■ About this exercise ■
In the listing beneath this line, copy exactly the lines starting with the one containing "ring mcp: (186, 141)" and going on through the one containing "pinky tip: (131, 127)".

■ Available records ■
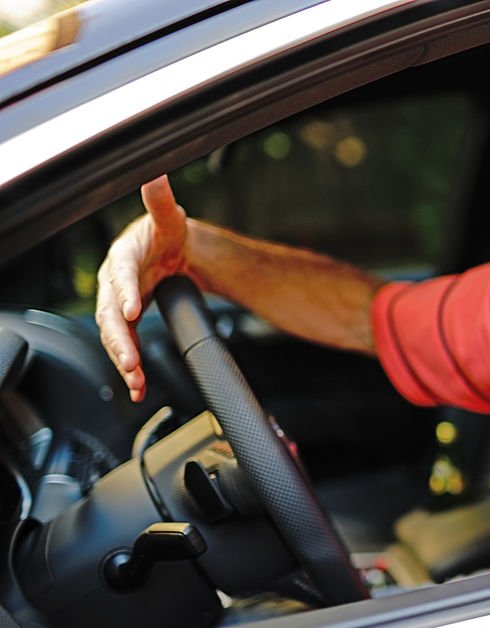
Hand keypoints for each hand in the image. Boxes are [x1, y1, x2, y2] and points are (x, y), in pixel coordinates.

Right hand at [95, 176, 190, 401]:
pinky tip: (138, 387)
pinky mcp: (127, 323)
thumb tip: (156, 173)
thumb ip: (161, 200)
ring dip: (124, 360)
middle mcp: (114, 284)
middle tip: (131, 361)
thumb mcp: (169, 218)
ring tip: (136, 379)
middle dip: (119, 340)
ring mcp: (119, 305)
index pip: (120, 274)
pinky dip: (131, 369)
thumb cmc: (167, 234)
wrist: (173, 252)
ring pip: (115, 337)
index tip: (132, 309)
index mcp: (122, 257)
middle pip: (110, 314)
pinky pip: (125, 347)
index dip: (124, 292)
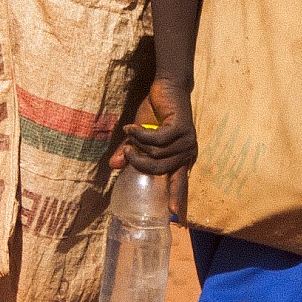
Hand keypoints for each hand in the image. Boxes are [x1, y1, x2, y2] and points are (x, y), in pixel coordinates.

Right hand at [111, 75, 195, 217]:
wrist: (167, 87)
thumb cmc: (155, 113)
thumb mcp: (141, 136)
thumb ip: (131, 152)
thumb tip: (114, 166)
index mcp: (181, 158)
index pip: (179, 182)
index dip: (175, 197)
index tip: (172, 214)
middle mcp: (187, 152)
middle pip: (159, 169)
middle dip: (138, 163)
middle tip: (126, 152)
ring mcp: (186, 141)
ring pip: (156, 155)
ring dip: (137, 145)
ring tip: (128, 135)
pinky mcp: (181, 128)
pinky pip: (156, 140)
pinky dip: (140, 134)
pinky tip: (131, 127)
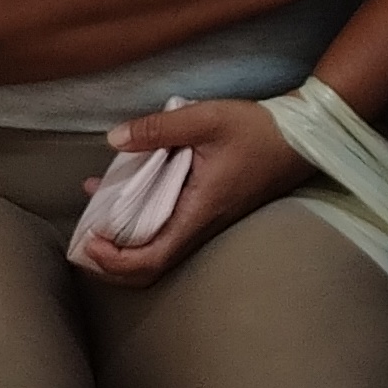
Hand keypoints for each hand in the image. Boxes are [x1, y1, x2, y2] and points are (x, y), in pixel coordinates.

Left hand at [74, 95, 312, 284]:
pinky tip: (128, 195)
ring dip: (124, 245)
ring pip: (160, 252)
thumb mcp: (206, 119)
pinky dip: (142, 226)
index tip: (89, 240)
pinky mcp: (213, 211)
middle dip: (112, 265)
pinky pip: (171, 232)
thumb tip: (114, 139)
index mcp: (200, 212)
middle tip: (83, 244)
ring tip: (96, 220)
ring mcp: (210, 222)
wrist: (304, 136)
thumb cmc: (260, 130)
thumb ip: (157, 128)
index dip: (114, 261)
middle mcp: (204, 226)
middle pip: (151, 269)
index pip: (151, 259)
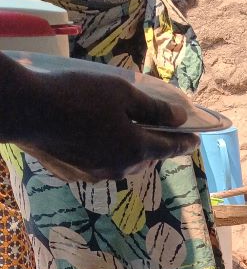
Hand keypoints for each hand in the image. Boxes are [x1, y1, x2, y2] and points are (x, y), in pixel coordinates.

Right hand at [6, 58, 198, 179]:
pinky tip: (97, 140)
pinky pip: (99, 165)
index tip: (196, 139)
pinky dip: (105, 154)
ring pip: (123, 164)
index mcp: (136, 149)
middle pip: (146, 158)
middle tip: (159, 132)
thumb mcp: (121, 94)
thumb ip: (153, 109)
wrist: (29, 111)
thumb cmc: (78, 96)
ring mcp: (96, 174)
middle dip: (156, 146)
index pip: (170, 148)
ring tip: (128, 135)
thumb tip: (180, 119)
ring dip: (130, 152)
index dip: (185, 142)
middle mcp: (120, 169)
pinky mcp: (75, 174)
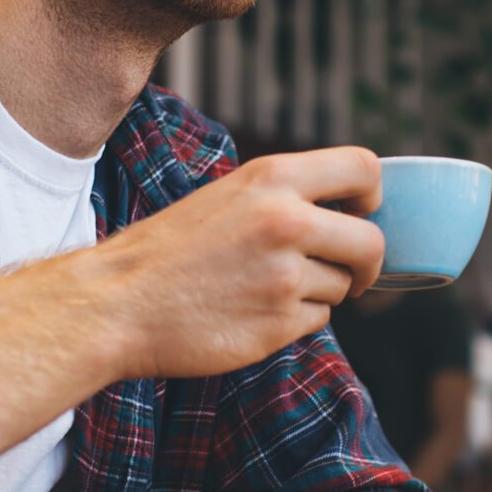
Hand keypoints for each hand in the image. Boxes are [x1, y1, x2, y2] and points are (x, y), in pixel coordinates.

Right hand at [88, 147, 384, 381]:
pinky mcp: (279, 323)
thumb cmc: (170, 250)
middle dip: (365, 263)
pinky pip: (318, 320)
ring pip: (342, 286)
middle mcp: (287, 222)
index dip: (372, 196)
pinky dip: (296, 319)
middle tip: (347, 272)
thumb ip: (285, 197)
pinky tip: (253, 312)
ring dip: (319, 292)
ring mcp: (285, 275)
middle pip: (371, 242)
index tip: (360, 214)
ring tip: (264, 288)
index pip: (363, 168)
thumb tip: (348, 213)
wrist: (119, 302)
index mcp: (273, 178)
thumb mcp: (228, 197)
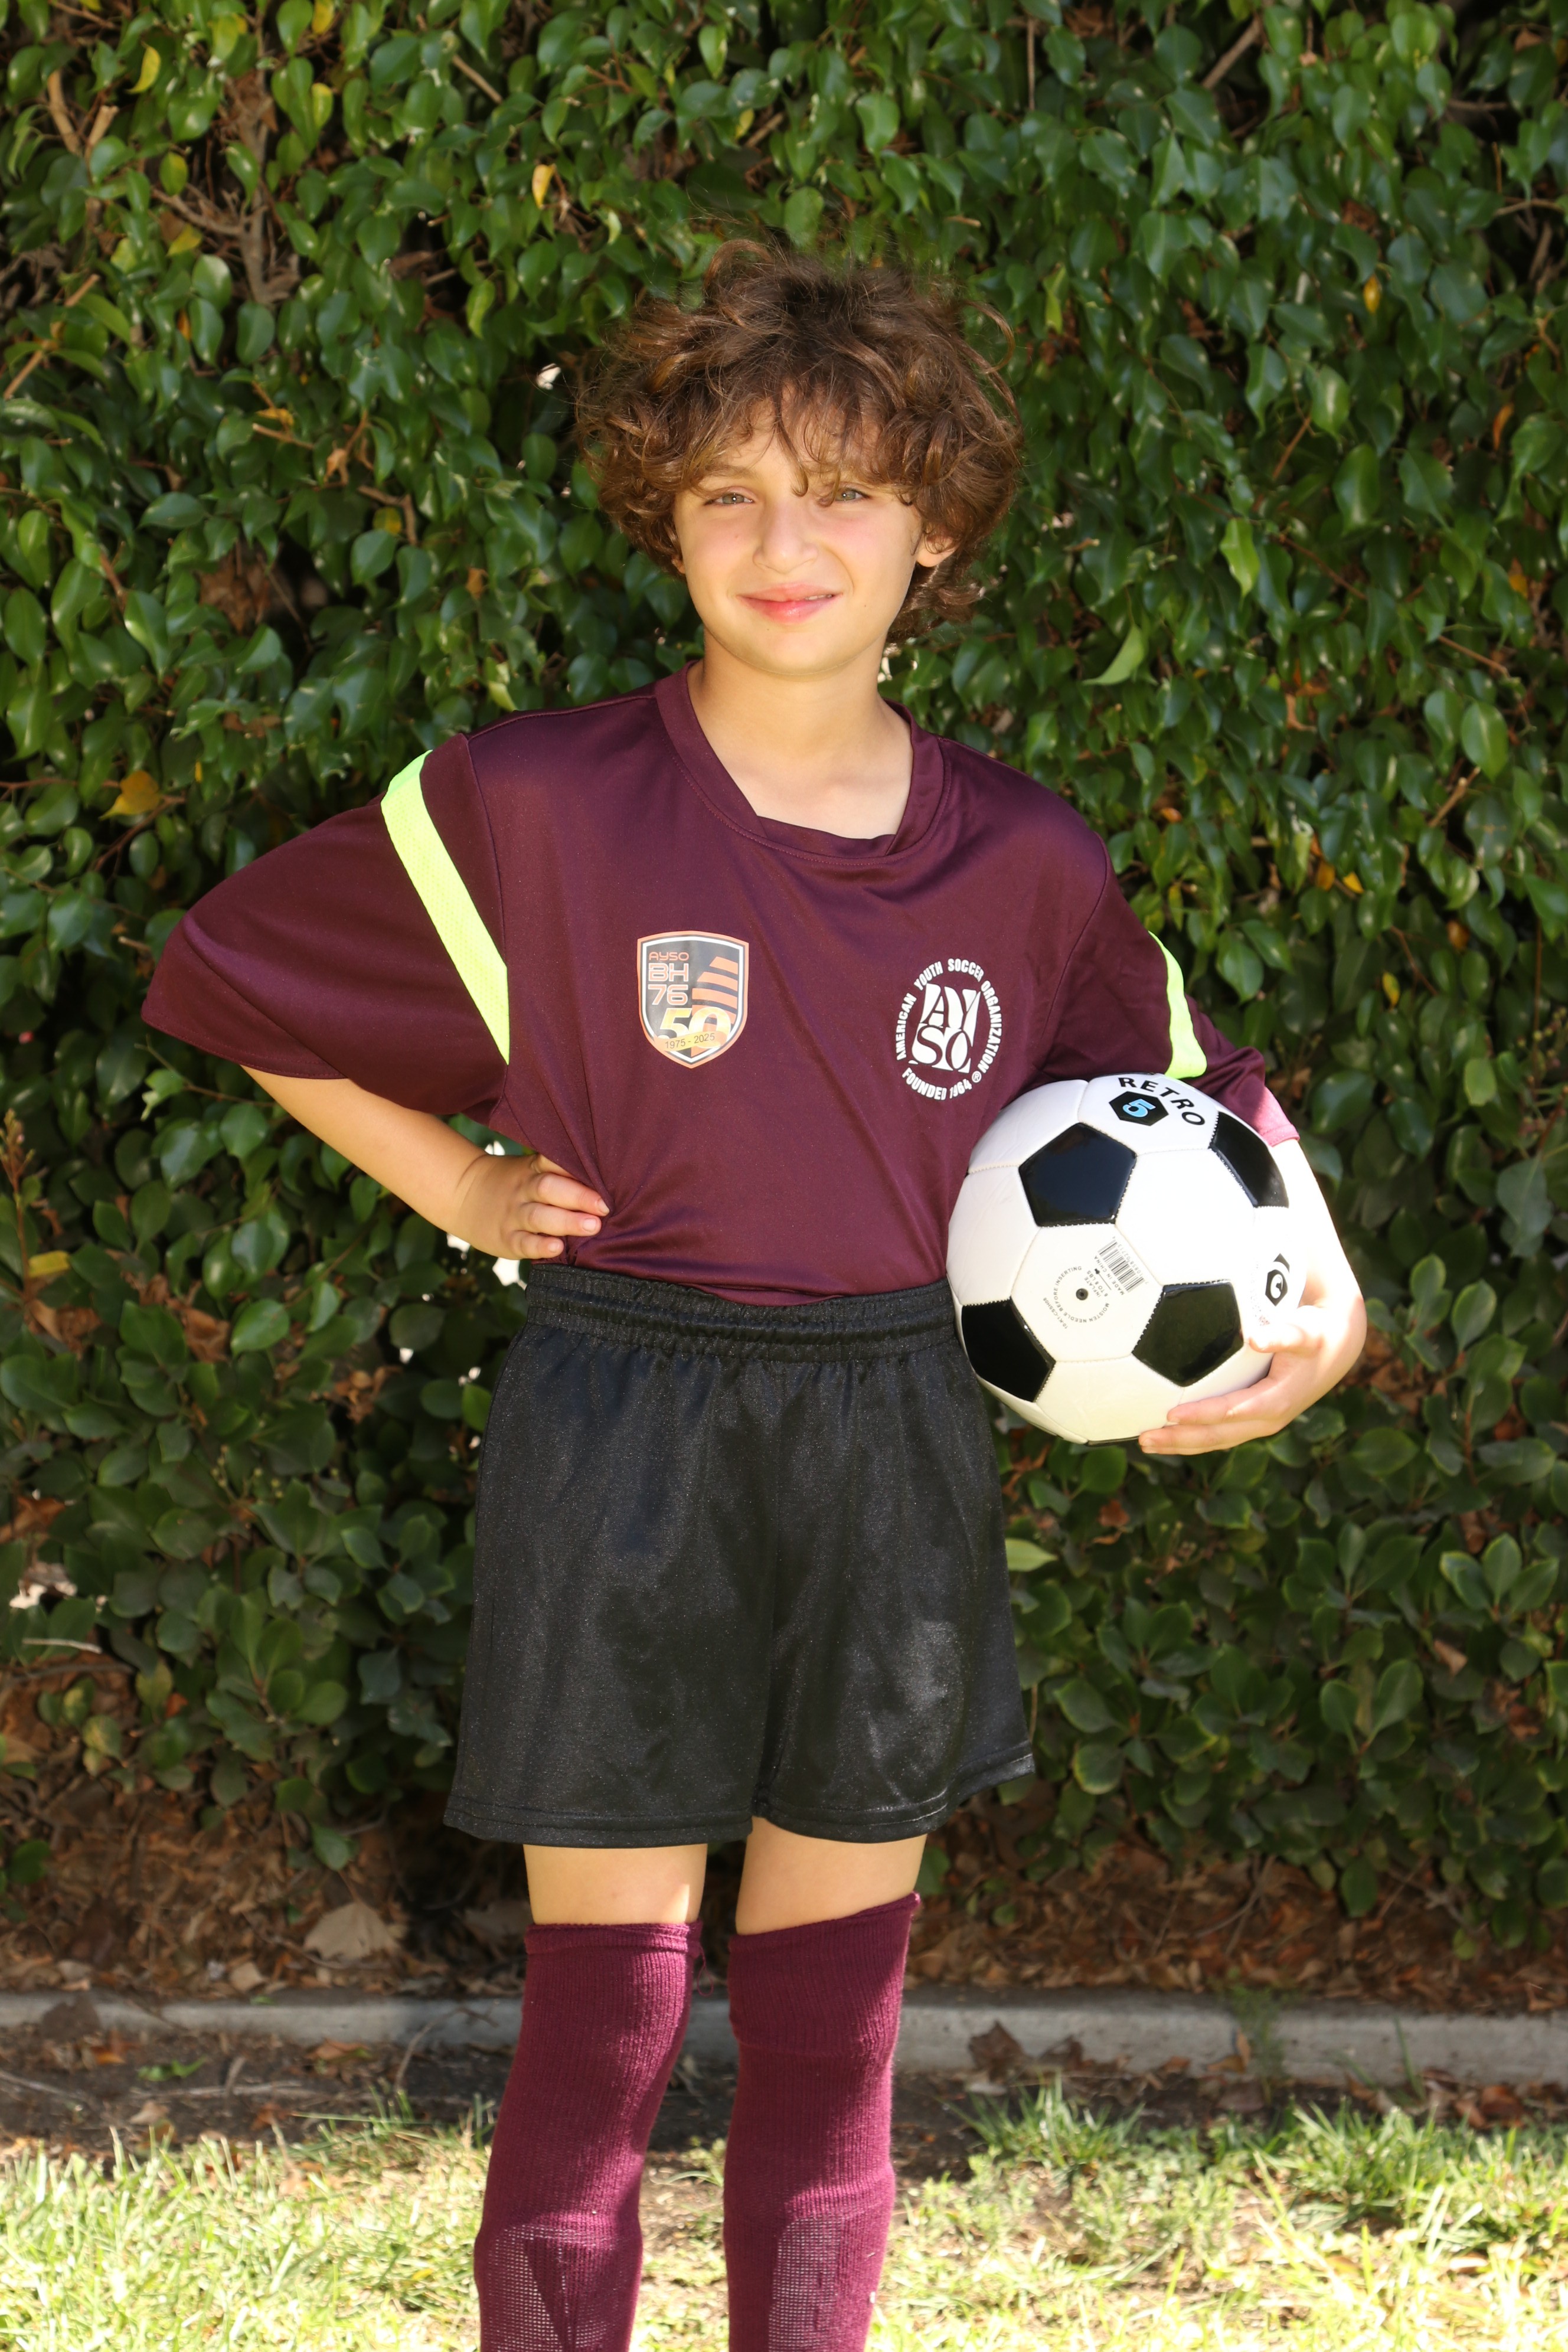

■ Answer section ■
ring mcp: (186, 141)
ring pip: (156, 155)
ring dip: (137, 145)
ring tip: (128, 135)
pinky mcp: (181, 128)
pinky pip: (156, 140)
pinky dip: (140, 134)
pinky tip: (131, 127)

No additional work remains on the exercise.